Four main things contribute to latency:
- Propagation delay
- Serialization delay
- Queuing delay
- Processing delay
Propagation delay
This is the delay between two endpoints. For example, propagation delay is based on the speed of light measured at 5ms per 1000Km. The one-way propagation delay between a data center in New York and a branch in San Jose would be at least 24ms. This assumes a direct fiber path and no router hops, in which case the propagation delay will be significantly higher. For large carriers, one-way delays average 35-45 msec.
Serialization delay
Serialization delay is the amount of time required to clock a frame onto the transmission medium from the network interface. It is directly tied to link speed and is also affected by networks that use different data link protocols.
The serialization delay is calculated by dividing the packet size in bits by the link speed in megabits per second (Mbps) and includes all packet, Layer 2 and Layer 3 overhead. For the sake of simplicity, we’ll ignore the Layer 2 overhead in this discussion. It is likely to be different between a T1 and a 100Mbps link, and it’s sufficiently small to be negligible here.
Table 1: The serialization delay for different packet sizes and transmission rates
It is important to note that while the effective download rate may be different from and probably lower than the actual link-speed, the serialization delay is still dependent on the actual link speed only.
Queuing delay
This is the delay originating from packets sitting in the queues of intermediate routers between endpoints waiting to be serviced. It is the only delay component that is highly variable. Unlike propagation and serialization delays, which depend on the speed of light and the rate of a clock, queuing delays depend on the current volume of traffic. If a link or intermediate router experiences congestion, the queuing delay can increase from almost zero to several hundred milliseconds. Queuing delay swings depend on which class of traffic is being serviced and the configuration of the servicing router.

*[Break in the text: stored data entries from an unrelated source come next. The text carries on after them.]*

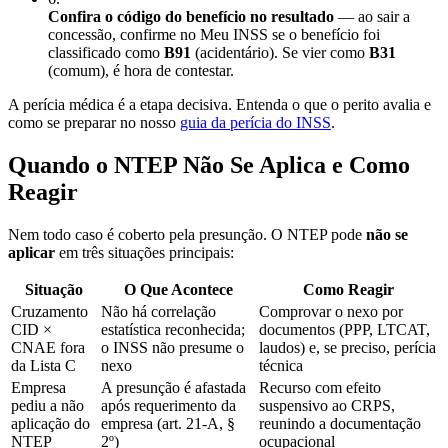
Confira o código do benefício no resultado
— ao sair a
concessão, confirme no Meu INSS se o benefício foi
classificado como
B91
(acidentário). Se vier como
B31
(comum), é hora de contestar.
A perícia médica é a etapa decisiva. Entenda o que o perito avalia e
como se preparar no nosso
guia da perícia do INSS
.
Quando o NTEP Não Se Aplica e Como
Reagir
Nem todo caso é coberto pela presunção. O NTEP pode
não se
aplicar
em três situações principais:
Situação
O Que Acontece
Como Reagir
Cruzamento
Não há correlação
Comprovar o nexo por
CID ×
estatística reconhecida;
documentos (PPP, LTCAT,
CNAE fora
o INSS não presume o
laudos) e, se preciso, perícia
da Lista C
nexo
técnica
Empresa
A presunção é afastada
Recurso com efeito
pediu a não
após requerimento da
suspensivo ao CRPS,
aplicação do
empresa (art. 21-A, §
reunindo a documentação
NTEP
2º)
ocupacional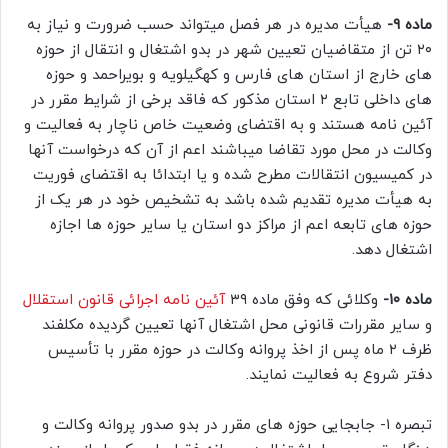
ماده ۹-
هیأت مدیره در هر فصل میتواند حسب ضرورت و نیاز به
۲۰ تن از متقاضیان تعیین شهر در بدو اشتغال و انتقال از حوزه
های خارج از استان های فارس و کهگیلویه و بویراحمد و حوزه
های داخلی تابع ۲ استان مذکور که فاقد برخی از شرایط مقرر در
آئین نامه هستند و به اقتضای وضعیت خاص ناچار به فعالیت و
وکالت در محل مورد تقاضا میباشند اعم از آن که درخواست آنها
در کمیسیون انتقالات مطرح شده و یا ابتدائا به اقتضای فوریت
به هیأت مدیره تقدیم شده باشد به تشخیص خود در هر یک از
حوزه های تابعه اعم از مراکز دو استان یا سایر حوزه ها اجازه
اشتغال دهد.
ماده ۱۰-
وکلائی که وفق ماده ۳۹
آئین نامه اجرائی قانون استقلال
و سایر مقررات قانونی محل اشتغال آنها تعیین گردیده مکلفند
ظرف ۲ ماه پس از اخذ پروانه وکالت در حوزه مقرر با تأسیس
دفتر شروع به فعالیت نمایند.
تبصره ۱- جابجایی حوزه های مقرر در بدو صدور پروانه وکالت و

Network designers often try to avoid congestion by overprovisioning bandwidth, which requires the average and maximum load on a network to be well understood. But congestion can still arise from incidents such as DDoS attacks or link failures that shift traffic to paths that are normally less utilized.

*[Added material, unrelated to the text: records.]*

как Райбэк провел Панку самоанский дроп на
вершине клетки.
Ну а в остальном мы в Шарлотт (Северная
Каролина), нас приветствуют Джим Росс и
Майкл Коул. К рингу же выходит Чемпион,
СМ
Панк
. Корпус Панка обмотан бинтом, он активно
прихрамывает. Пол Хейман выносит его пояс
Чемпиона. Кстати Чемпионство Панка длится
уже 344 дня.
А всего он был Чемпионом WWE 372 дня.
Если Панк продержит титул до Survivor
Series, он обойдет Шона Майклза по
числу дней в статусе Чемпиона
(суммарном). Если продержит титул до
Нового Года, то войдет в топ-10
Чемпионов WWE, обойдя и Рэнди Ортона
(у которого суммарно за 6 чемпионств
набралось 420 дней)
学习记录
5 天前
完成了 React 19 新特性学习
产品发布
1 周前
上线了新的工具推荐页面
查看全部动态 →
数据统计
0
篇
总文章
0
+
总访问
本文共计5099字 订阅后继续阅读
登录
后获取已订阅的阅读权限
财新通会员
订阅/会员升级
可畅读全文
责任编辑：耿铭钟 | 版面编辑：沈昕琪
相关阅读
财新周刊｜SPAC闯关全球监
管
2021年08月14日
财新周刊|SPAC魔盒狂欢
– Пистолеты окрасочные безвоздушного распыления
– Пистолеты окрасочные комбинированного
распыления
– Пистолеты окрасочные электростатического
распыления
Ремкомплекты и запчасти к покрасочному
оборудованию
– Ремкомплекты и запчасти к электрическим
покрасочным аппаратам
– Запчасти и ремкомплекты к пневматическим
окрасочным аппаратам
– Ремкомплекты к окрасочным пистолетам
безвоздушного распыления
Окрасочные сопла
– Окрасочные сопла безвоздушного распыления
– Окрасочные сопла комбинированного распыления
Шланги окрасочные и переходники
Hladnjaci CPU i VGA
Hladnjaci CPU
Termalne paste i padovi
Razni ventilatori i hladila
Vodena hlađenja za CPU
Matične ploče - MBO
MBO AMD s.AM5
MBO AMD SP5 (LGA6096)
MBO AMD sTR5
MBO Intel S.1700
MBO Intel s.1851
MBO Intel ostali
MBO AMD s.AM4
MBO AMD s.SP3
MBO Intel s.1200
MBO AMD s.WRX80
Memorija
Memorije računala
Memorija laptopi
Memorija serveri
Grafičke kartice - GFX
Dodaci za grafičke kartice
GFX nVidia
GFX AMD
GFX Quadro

A well-designed and implemented QoS policy along with properly marked traffic will help avoid congestion, at least for high-priority traffic, regardless of the overall load condition of the network. In extreme conditions, this may not hold true.
Processing delay
This is the time required to process packets as they transit a router. Processing includes the route lookup for forwarding, access list processing, cflowd flow data generation and recognition, and encryption. Processing delay may be slightly variable in software-based routers, but is usually static in hardware-based devices. For example, if a hardware-based forwarding engine has been designed to process 4 million packets per second, the processing delay naturally must be 1s/4M (250ns) for the forwarding engine to be able to keep up.
To understand the delay between endpoints while taking all the previously discussed components into account, national carriers in the U.S. are a good reference point. Both AT&T and Sprint publish their latency data online and typically set the latency between New York and San Jose to ~70ms.

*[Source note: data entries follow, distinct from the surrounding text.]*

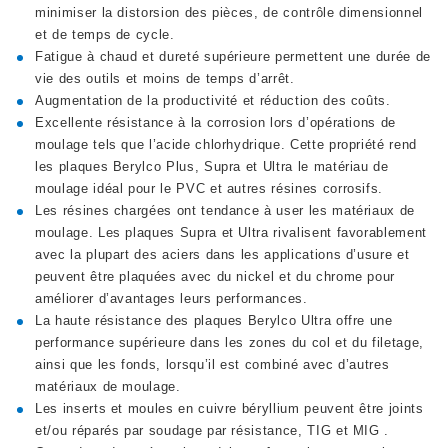
minimiser la distorsion des pièces, de contrôle dimensionnel
et de temps de cycle.
Fatigue à chaud et dureté supérieure permettent une durée de
vie des outils et moins de temps d’arrêt.
Augmentation de la productivité et réduction des coûts.
Excellente résistance à la corrosion lors d’opérations de
moulage tels que l’acide chlorhydrique. Cette propriété rend
les plaques Berylco Plus, Supra et Ultra le matériau de
moulage idéal pour le PVC et autres résines corrosifs.
Les résines chargées ont tendance à user les matériaux de
moulage. Les plaques Supra et Ultra rivalisent favorablement
avec la plupart des aciers dans les applications d’usure et
peuvent être plaquées avec du nickel et du chrome pour
améliorer d’avantages leurs performances.
La haute résistance des plaques Berylco Ultra offre une
performance supérieure dans les zones du col et du filetage,
ainsi que les fonds, lorsqu’il est combiné avec d’autres
matériaux de moulage.
Les inserts et moules en cuivre béryllium peuvent être joints
et/ou réparés par soudage par résistance, TIG et MIG .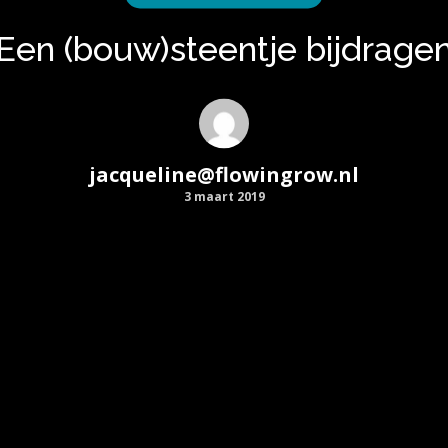
Een (bouw)steentje bijdrage
jacqueline@flowingrow.nl
3 maart 2019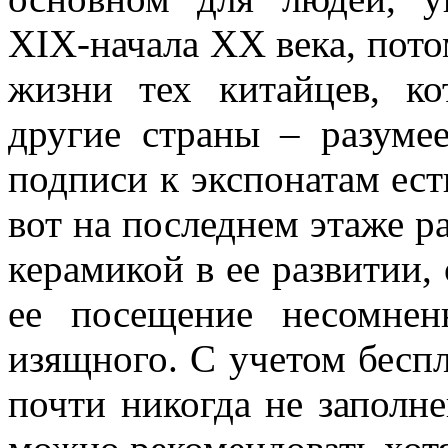
XIX-начала XX века, пото
жизни тех китайцев, к
другие страны – разуме
подписи к экспонатам ест
вот на последнем этаже р
керамикой в ее развитии,
ее посещение несомнен
изящного. С учетом беспл
почти никогда не заполне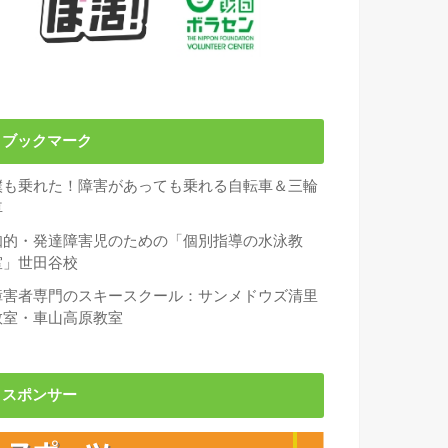
ブックマーク
僕も乗れた！障害があっても乗れる自転車＆三輪
車
知的・発達障害児のための「個別指導の水泳教
室」世田谷校
障害者専門のスキースクール：サンメドウズ清里
教室・車山高原教室
スポンサー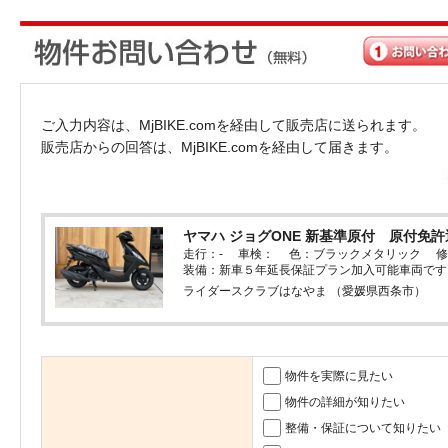
ご入力内容は、MjBIKE.comを経由して販売店に送られます。
販売店からの回答は、MjBIKE.comを経由して届きます。
ヤマハ ジョグONE 新基準原付 原付免許運
走行：- 車検： 色：ブラックメタリック 修
装備：新車５年延長保証プラン加入可能車両です
ライダースクラブはなやま （愛媛県西条市）
物件を実際に見たい
物件の詳細が知りたい
整備・保証について知りたい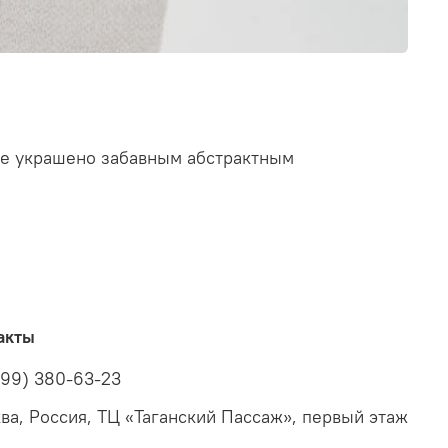
ие украшено забавным абстрактным
акты
499) 380-63-23
ва, Россия, ТЦ «Таганский Пассаж», первый этаж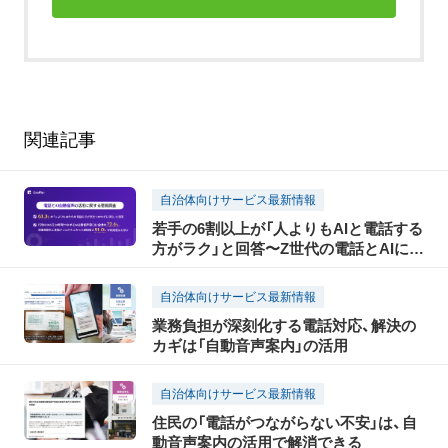
関連記事
自治体向けサービス最新情報
若手の6割以上が「人よりもAIと電話する
方がラク」と回答〜Z世代の電話とAIに関
する意識調査〜
自治体向けサービス最新情報
業務負担が深刻化する電話対応、解決の
カギは「自動音声案内」の活用
自治体向けサービス最新情報
住民の「電話がつながらない不安」は、自
動音声案内の活用で解消できる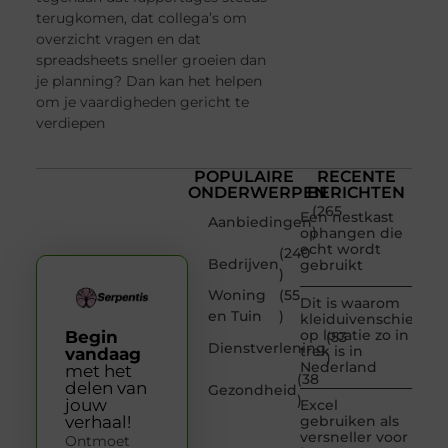
terugkomen, dat collega’s om
overzicht vragen en dat
spreadsheets sneller groeien dan
je planning? Dan kan het helpen
om je vaardigheden gericht te
verdiepen
POPULAIRE
RECENTE
ONDERWERPEN
BERICHTEN
(265
Een nestkast
Aanbiedingen
)
ophangen die
echt wordt
(240
Bedrijven
gebruikt
)
Woning
(55
Dit is waarom
en Tuin
)
kleiduivenschieten
op locatie zo in
Begin
(53
Dienstverlening
trek is in
vandaag
)
Nederland
met het
(38
delen van
Gezondheid
)
jouw
Excel
verhaal!
gebruiken als
versneller voor
Ontmoet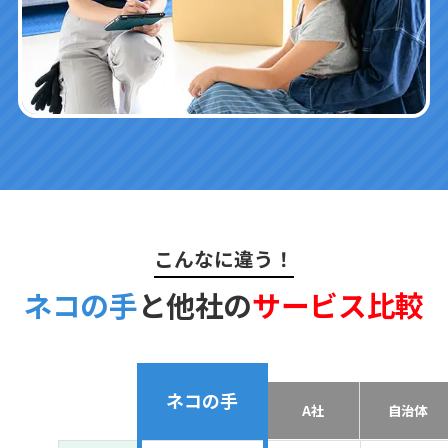
こんなに違う！
ネコの手
と他社の
サービス比較
ネコの手
A社
自治体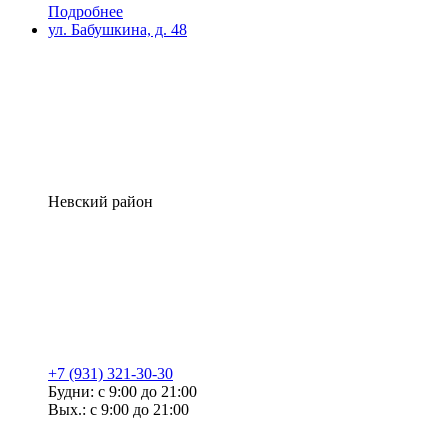
Подробнее
ул. Бабушкина, д. 48
Невский район
+7 (931) 321-30-30
Будни: с 9:00 до 21:00
Вых.: с 9:00 до 21:00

Therefore, the latency between San Jose and San Diego is ~13ms. In reality, this might be different based on how the carrier network is laid out. For example, the connection between San Jose and San Diego might go through Phoenix, which would result in a delay between San Jose and Seattle larger than 13ms.
Regional performance hubs
Assessing latency data between different sites is a good way for enterprises to decide whether to deploy regional performance hubs based on user population density. Remotes sites that use performance hubs would connect to regional WAN optimization devices.
For example, if a performance hub were placed at a colocation facility in San Jose, most branches in west coast cities such as Seattle, Portland, Los Angles and Phoenix would be within 20msec delay. Similarly, deploying performance hubs at colocation facilities in several cities across the country for would provide an enterprise with an optimal network and very few devices to manage. Instead of 5,000 WAN optimization devices, an enterprise could deploy a total of 20 or up to 50 based on experience spread across its performance hubs, keep latency down and achieve optimal application performance.